*Work to complete:* Please copy the entries below word for word, leaving out any image.

*Information supplied:*
···

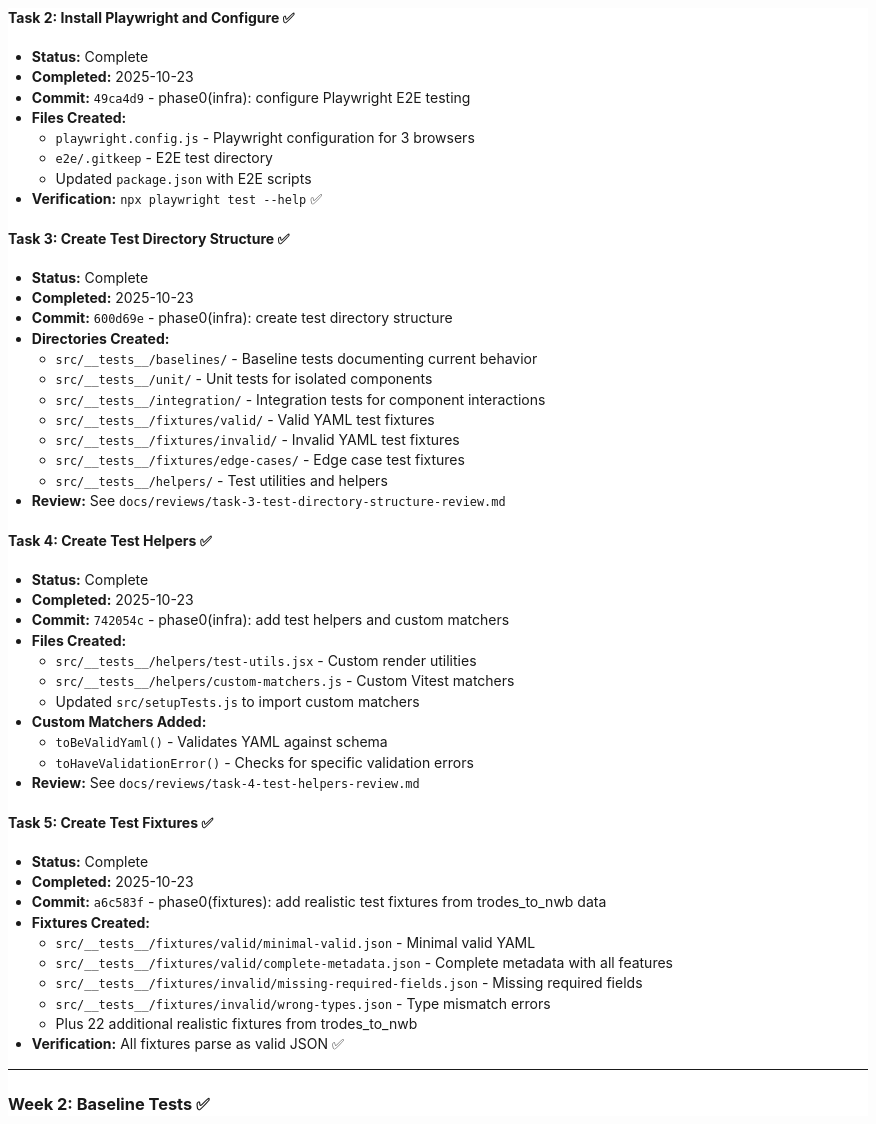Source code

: #### Task 2: Install Playwright and Configure ✅
- **Status:** Complete
- **Completed:** 2025-10-23
- **Commit:** `49ca4d9` - phase0(infra): configure Playwright E2E testing
- **Files Created:**
  - `playwright.config.js` - Playwright configuration for 3 browsers
  - `e2e/.gitkeep` - E2E test directory
  - Updated `package.json` with E2E scripts
- **Verification:** `npx playwright test --help` ✅

#### Task 3: Create Test Directory Structure ✅
- **Status:** Complete
- **Completed:** 2025-10-23
- **Commit:** `600d69e` - phase0(infra): create test directory structure
- **Directories Created:**
  - `src/__tests__/baselines/` - Baseline tests documenting current behavior
  - `src/__tests__/unit/` - Unit tests for isolated components
  - `src/__tests__/integration/` - Integration tests for component interactions
  - `src/__tests__/fixtures/valid/` - Valid YAML test fixtures
  - `src/__tests__/fixtures/invalid/` - Invalid YAML test fixtures
  - `src/__tests__/fixtures/edge-cases/` - Edge case test fixtures
  - `src/__tests__/helpers/` - Test utilities and helpers
- **Review:** See `docs/reviews/task-3-test-directory-structure-review.md`

#### Task 4: Create Test Helpers ✅
- **Status:** Complete
- **Completed:** 2025-10-23
- **Commit:** `742054c` - phase0(infra): add test helpers and custom matchers
- **Files Created:**
  - `src/__tests__/helpers/test-utils.jsx` - Custom render utilities
  - `src/__tests__/helpers/custom-matchers.js` - Custom Vitest matchers
  - Updated `src/setupTests.js` to import custom matchers
- **Custom Matchers Added:**
  - `toBeValidYaml()` - Validates YAML against schema
  - `toHaveValidationError()` - Checks for specific validation errors
- **Review:** See `docs/reviews/task-4-test-helpers-review.md`

#### Task 5: Create Test Fixtures ✅
- **Status:** Complete
- **Completed:** 2025-10-23
- **Commit:** `a6c583f` - phase0(fixtures): add realistic test fixtures from trodes_to_nwb data
- **Fixtures Created:**
  - `src/__tests__/fixtures/valid/minimal-valid.json` - Minimal valid YAML
  - `src/__tests__/fixtures/valid/complete-metadata.json` - Complete metadata with all features
  - `src/__tests__/fixtures/invalid/missing-required-fields.json` - Missing required fields
  - `src/__tests__/fixtures/invalid/wrong-types.json` - Type mismatch errors
  - Plus 22 additional realistic fixtures from trodes_to_nwb
- **Verification:** All fixtures parse as valid JSON ✅

---

### Week 2: Baseline Tests ✅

···

*Reply to the task:*
Source code

: #### Task 2: Install Playwright and Configure ✅
- **Status:** Complete
- **Completed:** 2025-10-23
- **Commit:** `49ca4d9` - phase0(infra): configure Playwright E2E testing
- **Files Created:**
  - `playwright.config.js` - Playwright configuration for 3 browsers
  - `e2e/.gitkeep` - E2E test directory
  - Updated `package.json` with E2E scripts
- **Verification:** `npx playwright test --help` ✅

#### Task 3: Create Test Directory Structure ✅
- **Status:** Complete
- **Completed:** 2025-10-23
- **Commit:** `600d69e` - phase0(infra): create test directory structure
- **Directories Created:**
  - `src/__tests__/baselines/` - Baseline tests documenting current behavior
  - `src/__tests__/unit/` - Unit tests for isolated components
  - `src/__tests__/integration/` - Integration tests for component interactions
  - `src/__tests__/fixtures/valid/` - Valid YAML test fixtures
  - `src/__tests__/fixtures/invalid/` - Invalid YAML test fixtures
  - `src/__tests__/fixtures/edge-cases/` - Edge case test fixtures
  - `src/__tests__/helpers/` - Test utilities and helpers
- **Review:** See `docs/reviews/task-3-test-directory-structure-review.md`

#### Task 4: Create Test Helpers ✅
- **Status:** Complete
- **Completed:** 2025-10-23
- **Commit:** `742054c` - phase0(infra): add test helpers and custom matchers
- **Files Created:**
  - `src/__tests__/helpers/test-utils.jsx` - Custom render utilities
  - `src/__tests__/helpers/custom-matchers.js` - Custom Vitest matchers
  - Updated `src/setupTests.js` to import custom matchers
- **Custom Matchers Added:**
  - `toBeValidYaml()` - Validates YAML against schema
  - `toHaveValidationError()` - Checks for specific validation errors
- **Review:** See `docs/reviews/task-4-test-helpers-review.md`

#### Task 5: Create Test Fixtures ✅
- **Status:** Complete
- **Completed:** 2025-10-23
- **Commit:** `a6c583f` - phase0(fixtures): add realistic test fixtures from trodes_to_nwb data
- **Fixtures Created:**
  - `src/__tests__/fixtures/valid/minimal-valid.json` - Minimal valid YAML
  - `src/__tests__/fixtures/valid/complete-metadata.json` - Complete metadata with all features
  - `src/__tests__/fixtures/invalid/missing-required-fields.json` - Missing required fields
  - `src/__tests__/fixtures/invalid/wrong-types.json` - Type mismatch errors
  - Plus 22 additional realistic fixtures from trodes_to_nwb
- **Verification:** All fixtures parse as valid JSON ✅

---

### Week 2: Baseline Tests ✅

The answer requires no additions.